For the second time in days I got the notification that my latest book, Dr. Vishnu Bisram: A Guyanese Globetrotter, was placed among Amazon’s Top Picks of recent publications which when explained to me by the software company Hub Spot, implies it is a top seller.
Although I have no actual evidence to that effect, no cheque that says I am causing the cash registers to rattle and crash courtesy spiraling sales from my book, I am still upbeat that my book might actually be a top seller at Amazon.
Narcissism apart, this is a book that has the potential to attract the attention of a wide readership – especially among the Guyanese people for whom there is history of their country under the oppression of the dictator Burnham as it is about a well -known Guyanese who lifted himself to become a celebrated person regionally and internationally.

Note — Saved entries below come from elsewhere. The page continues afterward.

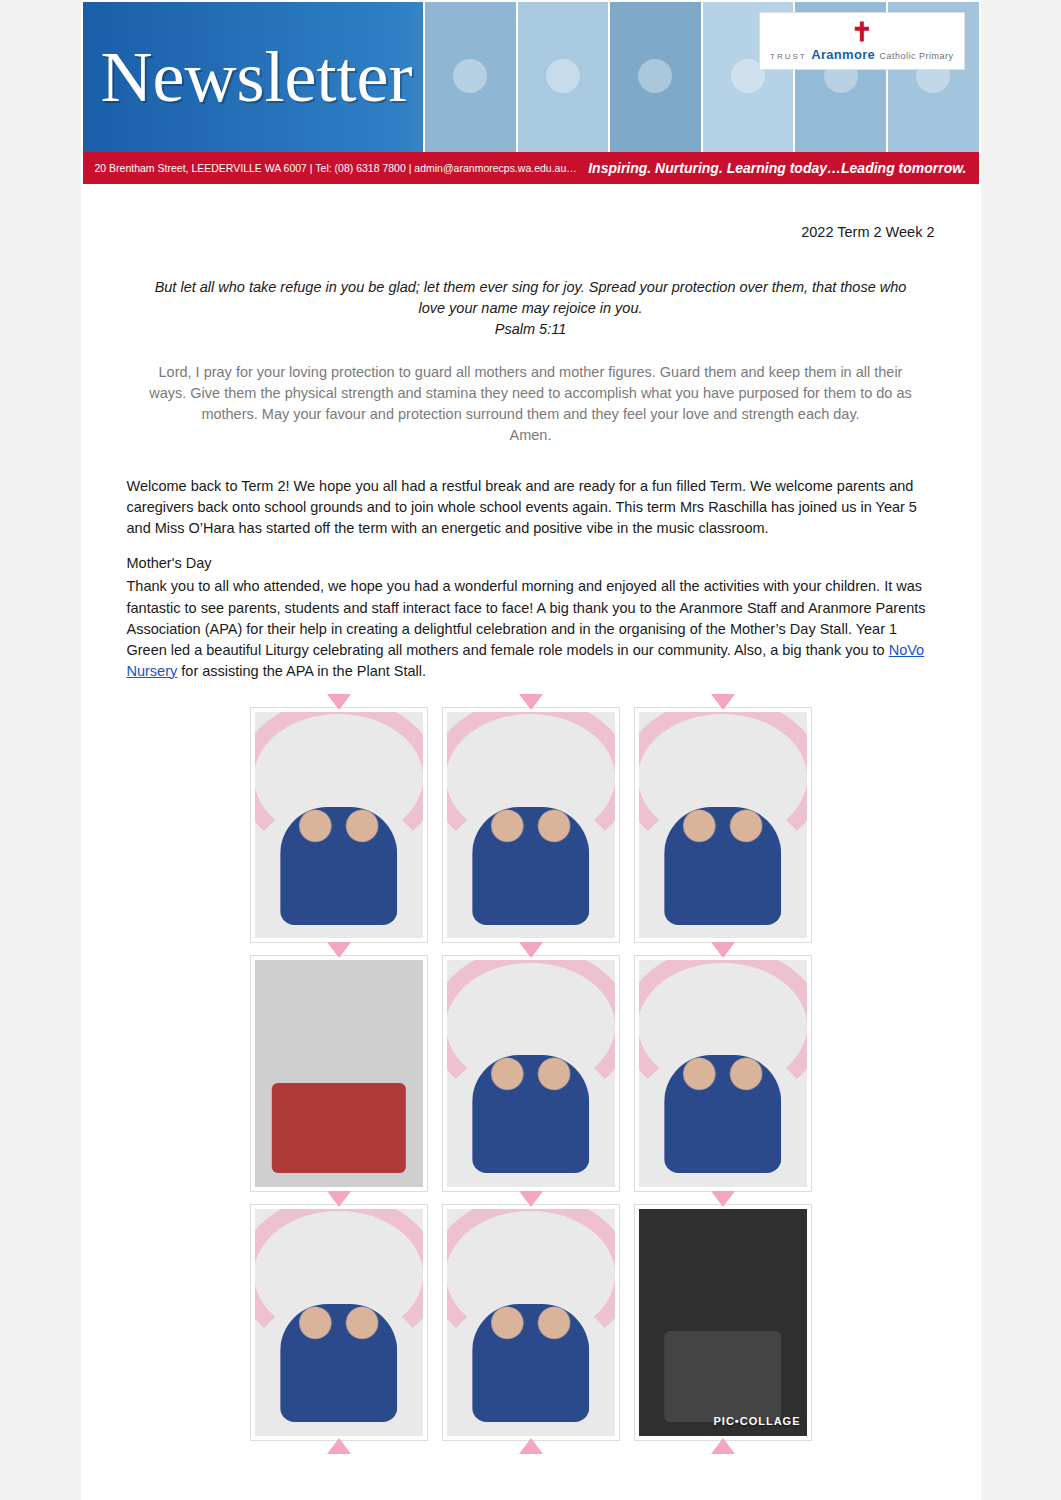Newsletter
✝ TRUST Aranmore Catholic Primary
20 Brentham Street, LEEDERVILLE WA 6007 | Tel: (08) 6318 7800 | admin@aranmorecps.wa.edu.au | www.aranmorecps.wa.edu.au Inspiring. Nurturing. Learning today…Leading tomorrow.
2022 Term 2 Week 2
But let all who take refuge in you be glad; let them ever sing for joy. Spread your protection over them, that those who love your name may rejoice in you. Psalm 5:11
Lord, I pray for your loving protection to guard all mothers and mother figures. Guard them and keep them in all their ways. Give them the physical strength and stamina they need to accomplish what you have purposed for them to do as mothers. May your favour and protection surround them and they feel your love and strength each day. Amen.
Welcome back to Term 2! We hope you all had a restful break and are ready for a fun filled Term. We welcome parents and caregivers back onto school grounds and to join whole school events again. This term Mrs Raschilla has joined us in Year 5 and Miss O’Hara has started off the term with an energetic and positive vibe in the music classroom.
Mother's Day
Thank you to all who attended, we hope you had a wonderful morning and enjoyed all the activities with your children. It was fantastic to see parents, students and staff interact face to face! A big thank you to the Aranmore Staff and Aranmore Parents Association (APA) for their help in creating a delightful celebration and in the organising of the Mother’s Day Stall. Year 1 Green led a beautiful Liturgy celebrating all mothers and female role models in our community. Also, a big thank you to NoVo Nursery for assisting the APA in the Plant Stall.
PIC•COLLAGE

Dr. Vishnu Bisram has distinguished himself in so many spheres of endeavour that his name alone might be responsible for the growing popularity of his biography. Then, also, the fact that the author has to his credit 17 books – five of which were published this year alone – makes it an added attraction to readers who out of curiosity about this prolific writer who had already written two books about Guyana might also get a copy.
Biographies have a wide readership and so there is a built-in market for this genre and with there being thousands of Guyanese in America whose chauvinism is very intact and are forever proclaiming Guyanese are the greatest, this book might just energise that ego-centricity.
Trinidadian Dr. Arnold Rampersad won a $500,000.00 genius prize some years ago for a bio he wrote on some obscure American poet we do not knoweth which confirms that interest in this genre is not taken slightly in America.
So there I go again blowing my own trumpet as I have no access to a literary Herb Alpert or Kenny G to do it for me. Just how Dr. Rampersad inspired me to find interest in bio-writing, I hope I might inspire others who have a story to tell.